(Data extracted from a collection)
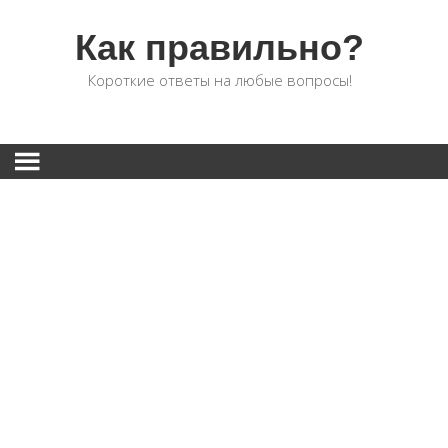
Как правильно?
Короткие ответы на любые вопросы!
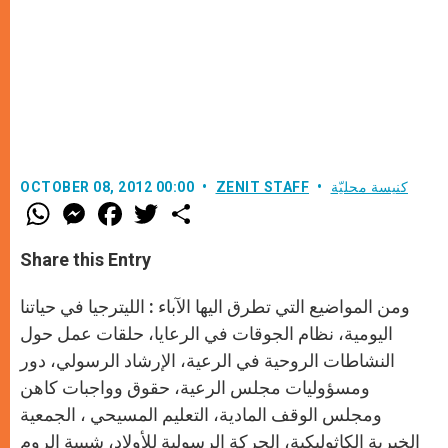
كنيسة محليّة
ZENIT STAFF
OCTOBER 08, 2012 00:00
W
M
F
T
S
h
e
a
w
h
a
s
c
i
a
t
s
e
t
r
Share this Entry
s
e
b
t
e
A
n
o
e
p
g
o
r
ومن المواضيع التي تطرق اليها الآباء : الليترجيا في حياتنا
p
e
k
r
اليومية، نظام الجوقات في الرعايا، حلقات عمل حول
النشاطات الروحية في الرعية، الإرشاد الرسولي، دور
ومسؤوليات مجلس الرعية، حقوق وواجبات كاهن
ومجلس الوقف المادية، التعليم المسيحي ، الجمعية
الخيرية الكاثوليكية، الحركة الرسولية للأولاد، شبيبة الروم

ACTIVITY> Leave the images out and give the rest of the data again exactly.

TASK OUTPUT>
Как правильно?
Короткие ответы на любые вопросы!
كنيسة محليّة
ZENIT STAFF
OCTOBER 08, 2012 00:00
W
M
F
T
S
h
e
a
w
h
a
s
c
i
a
t
s
e
t
r
Share this Entry
s
e
b
t
e
A
n
o
e
p
g
o
r
ومن المواضيع التي تطرق اليها الآباء : الليترجيا في حياتنا
p
e
k
r
اليومية، نظام الجوقات في الرعايا، حلقات عمل حول
النشاطات الروحية في الرعية، الإرشاد الرسولي، دور
ومسؤوليات مجلس الرعية، حقوق وواجبات كاهن
ومجلس الوقف المادية، التعليم المسيحي ، الجمعية
الخيرية الكاثوليكية، الحركة الرسولية للأولاد، شبيبة الروم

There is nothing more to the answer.